Thurnbichler po konkursie duetów: Było nas stać na więcej
W sobotnim konkursie duetów w Wiśle Polskę reprezentowało dwóch najlepszych zawodników piątkowych kwalifikacji – Piotr Żyła i Dawid Kubacki. Podopieczni Thomasa Thurnbichlera zakończyli rywalizację na szóstym miejscu.

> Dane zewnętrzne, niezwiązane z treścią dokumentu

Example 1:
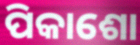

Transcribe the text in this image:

ପିକାଶୋ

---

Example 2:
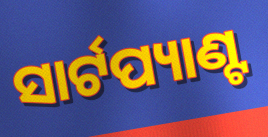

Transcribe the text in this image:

ସାର୍ଟପ୍ୟାଣ୍ଟ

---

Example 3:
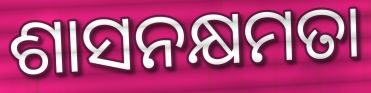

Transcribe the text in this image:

ଶାସନକ୍ଷମତା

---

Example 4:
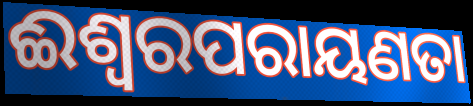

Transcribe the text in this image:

ଈଶ୍ୱରପରାୟଣତା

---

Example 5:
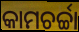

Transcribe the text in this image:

କାମଚର୍ଚ୍ଚା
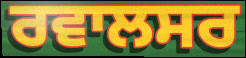
ਰਵਾਲਸਰ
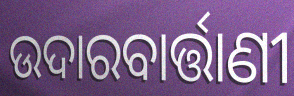
ଉଦାରବାର୍ତ୍ତାଣୀ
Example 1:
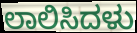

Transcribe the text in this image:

ಲಾಲಿಸಿದಳು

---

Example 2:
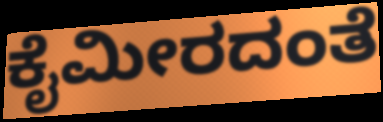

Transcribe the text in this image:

ಕೈಮೀರದಂತೆ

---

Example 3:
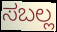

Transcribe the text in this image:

ಸಬಲ್ಲ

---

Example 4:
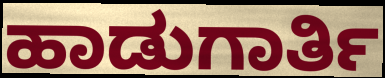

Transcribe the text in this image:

ಹಾಡುಗಾರ್ತಿ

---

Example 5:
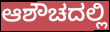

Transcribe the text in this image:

ಆಶೌಚದಲ್ಲಿ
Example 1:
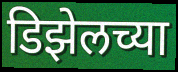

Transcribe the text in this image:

डिझेलच्या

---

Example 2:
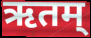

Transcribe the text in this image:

ऋतम्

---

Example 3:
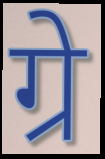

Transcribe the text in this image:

ग्रे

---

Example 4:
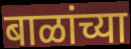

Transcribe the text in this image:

बाळांच्या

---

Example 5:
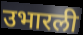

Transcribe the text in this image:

उभारली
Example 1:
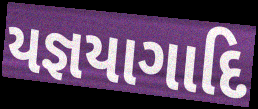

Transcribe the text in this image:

યજ્ઞયાગાદિ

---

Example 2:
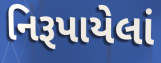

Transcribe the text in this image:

નિરૂપાયેલાં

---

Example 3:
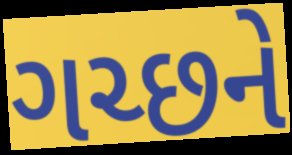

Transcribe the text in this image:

ગચ્છને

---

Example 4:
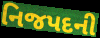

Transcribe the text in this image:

નિજપદની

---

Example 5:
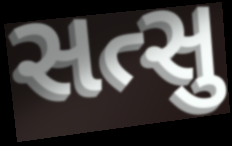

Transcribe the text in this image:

સત્સુ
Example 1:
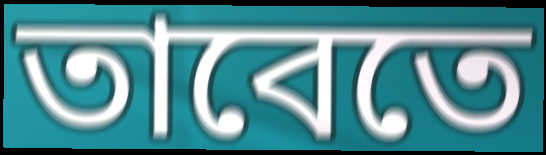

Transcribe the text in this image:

তাবেতে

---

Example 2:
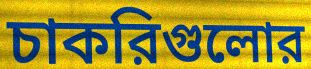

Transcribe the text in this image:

চাকরিগুলোর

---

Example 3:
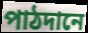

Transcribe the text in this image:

পাঠদানে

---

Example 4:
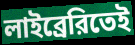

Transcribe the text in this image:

লাইব্রেরিতেই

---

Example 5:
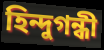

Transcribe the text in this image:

হিন্দুগন্ধী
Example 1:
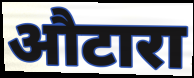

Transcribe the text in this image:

औटारा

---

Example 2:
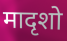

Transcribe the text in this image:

मादृशो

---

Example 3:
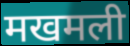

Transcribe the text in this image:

मखमली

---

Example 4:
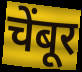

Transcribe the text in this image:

चेंबूर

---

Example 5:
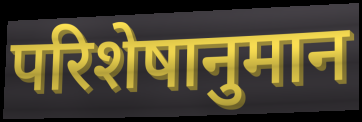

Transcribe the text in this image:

परिशेषानुमान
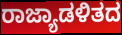
ರಾಜ್ಯಾಡಳಿತದ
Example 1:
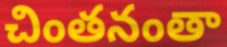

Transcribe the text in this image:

చింతనంతా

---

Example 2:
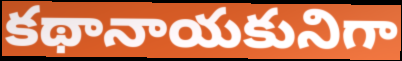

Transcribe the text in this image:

కథానాయకునిగా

– Dzisiaj było nas stać na więcej. Skoki wyglądały bardzo dobrze w rundzie próbnej, a także wczorajszych skokach treningowych i kwalifikacjach. Później w konkursie przyszła mieszanka nie najlepszych skoków i brakującego szczęścia do warunków. To był trudny dzień – mówił po zakończeniu konkursu trener Biało-Czerwonych.
– Piotrek zmienił w drugim skoku pozycję i nie była ona już dobra, przez co skok był spóźniony, a odbiciu brakowało energii. Szczególnie kiedy są słabsze warunki, tak jak to było w ostatnim skoku, zawodnik potrzebuje tej energii. Dawid w mojej opinii był zbyt zachowawczy, prawdopodobnie nie chciał popełnić błędu – analizował skoki swoich podopiecznych Austriak. –Przedyskutujemy to i obejrzymy wspólnie nagrania. Mogliśmy osiągnąć więcej, ale wiemy, że skaczemy lepiej. Jeśli chłopaki będą się trzymać tego procesu i rzeczy, które wczoraj dobrze działały, osiągniemy lepszy wynik. Jutro mamy kolejną szansę, by się poprawić – podkreślił.
Thurnbichler odniósł się także do sytuacji związanej z odsunięciem Jakuba Wolnego z kadry B, która jego zdaniem powinna była zostać rozwiązana wewnętrznie. – Złamaliśmy zasadę o tym, że takie sprawy powinny zostać wewnątrz zespołu. Chciałbym, żeby w podobnej sytuacji zawodnicy najpierw rozmawiali z trenerem, a także głównym szkoleniowcem o tej sytuacji. Jako drużyna musimy wspólnie pracować. Nie zawsze będzie to harmonijna praca, bo będziemy mieć różne opinie. Ale chodzi o to, byśmy starali się czynić postępy jako drużyna – zauważył.
– To była jasna decyzja, podjęta przez trenerów i prezesa na wczorajszym spotkaniu. Nie sądzę, że mogę powiedzieć na ten temat coś więcej niż powiedział Adam. Wystarczy spojrzeć na Puchar Kontynentalny. Nasza drużyna ma wszystko, była jedyną drużyną w PK, który ma serwismena i fizjoterapeutę. Rozglądanie się dookoła i szukanie błędów nie jest odpowiednim rozwiązaniem. Szczególnie że w tym roku łatwo można by było dostać się do kadry narodowej, szczególnie na początku sezonu. Ale zawodnicy sami muszą wykonać taki krok – podkreślił. – Myślę, że sposób pracy Davida jest podobny do mojego. Zawodnicy muszą wykazać własną inicjatywę i brać odpowiedzialność za pewne rzeczy. A nie są do tego przyzwyczajeni, bo w ubiegłych latach wszystko mieli zapewnione – wyjaśnił ThomasThurnbichler.
Jednocześnie trener zapowiedział, że zamierza porozmawiać z pozostałymi reprezentantami kadry B. – Rozmawiałem wczoraj także z Andrzejem Stękałą, a z resztą chłopaków porozmawiam przed zawodami w Szczyrku. Podejmiemy odpowiednie kroki. Potrzebujemy chłopaków, którzy są samodzielni i odpowiedzialni. To nasza kolejna generacja. Kuba przeprosił i myślę, że był wczoraj w emocjach. Będziemy rozmawiać, bo Kuba nie został przecież wyrzucony z drużyny. Wciąż ma szansę, ale musi też przemyśleć to, co robi. W tej sytuacji, w jakiej jesteśmy, takich zachowań nie potrzebujemy – zaznaczył Austriak.